Please clarify "transverse direction". Is that perpendicular to the flat surface of the circular plate or parallel with it?

If perpendicular, case 2e applies and you may be able to glean the necessary information from the Google book review here:
http://books.google.com/books?id=05DHO7VzwnoC

See page 465 which shows "case 2e". Better yet, pick up the book at your library.

 

[harpreet singh]

Ya it is perpendicular to the plate only..
Thanx..

 

[Q_Goest]

Just to clarify: strain energy is not calculated directly from this case. You will need to integrate the deflection as a function of force to determine energy. In other words, the plate acts as a spring and has some force necessary to deflect the plate through some distance. Energy is force times distance, but since force will vary as a function of displacement, you must integrate this.

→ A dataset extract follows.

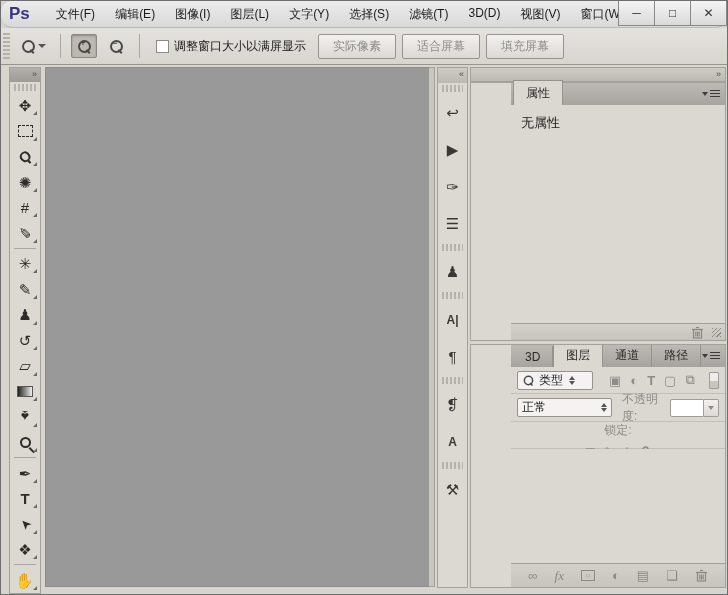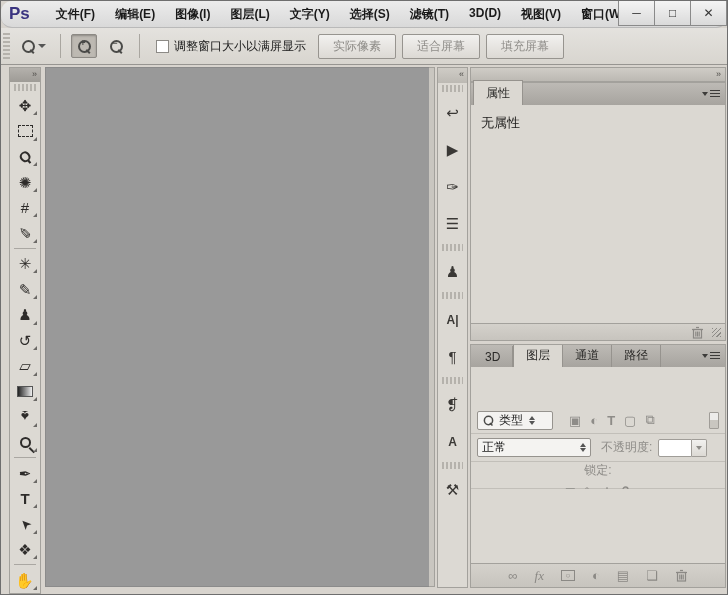"文件(F)" .menu-item { font-weight: bold -> none }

That isn't so hard really. You don't need to actually integrate the equations Roark's gives you. In fact, it would probably be impossible to actually integrate it anyway. What you would do is determine the spring rate (if linear) or find the force needed to displace the plate at specific states. In other words, apply some small pressure and determine displacement from the equations in Roark. Do this again for a slightly higher pressure and find displacement. Do this numerous times to find displacement as it varies with pressure. Once you do this you can graph displacement as a function of pressure. Then, take the graph and do a curve fit to determine an equation of displacement as a function of pressure and integrate THAT equation to determine strain energy. Note this integration can be done either using calculus OR just doing a numerical analysis on it.

 

[FredGarvin]

If you want to get technical about it, strain energy is the integral of the work done to produce the deflection or:

$$U = \int_{V} \frac{1}{2}\sigma\epsilon dV$$

I would imagine that it is not too much of a stretch to reduce this to a function of radius only (constant thickness and geometric symmetry) and then reduce the integrand to a 1-D problem.

 

[Q_Goest]

If you want to get technical about it, strain energy is the integral of the work done to produce the deflection or:

$$U = \int_{V} \frac{1}{2}\sigma\epsilon dV$$

I would imagine that it is not too much of a stretch to reduce this to a function of radius only (constant thickness and geometric symmetry) and then reduce the integrand to a 1-D problem.

Hi Fred,
I think what you’re getting at is that I’ve oversimplifed this. Strain energy equals the external work done by forces on the plate (which is what I was counting on here), but those forces are distributed (pressure load) so there’s no single force. <argh> This would be much simpler if it were a linearly distributed load so the total load would equate to a single displacement.

Ok, I’ll have to give it a bit more thought. Roark's gives deflection at any point in the plate for any given pressure. Maybe there’s a simple way of taking that equation and integrating.

 

[FredGarvin]

Hi Fred,
I think what you’re getting at is that I’ve oversimplifed this. Strain energy equals the external work done by forces on the plate (which is what I was counting on here), but those forces are distributed (pressure load) so there’s no single force. <argh> This would be much simpler if it were a linearly distributed load so the total load would equate to a single displacement.

Ok, I’ll have to give it a bit more thought. Roark's gives deflection at any point in the plate for any given pressure. Maybe there’s a simple way of taking that equation and integrating.

No. I don't think you've over simplified it at all. I was stating the strict definition for the strain energy because I got the impression that the OP needed to work with the classical equations. I thought about your method and that's the way I would prefer to do it if I had no constraints on the method. I would have taken the pressure and divided by the area and replaced it with a single point source load in the center and then called it good enough. I would MUCH rather do that than deal with a triple integral of the stress-strain tensors. Again though, I think the OP is asking a homework question and I don't think our practical approach would be rigid enough (pardon the pun) for a mechanics of materials class homework question.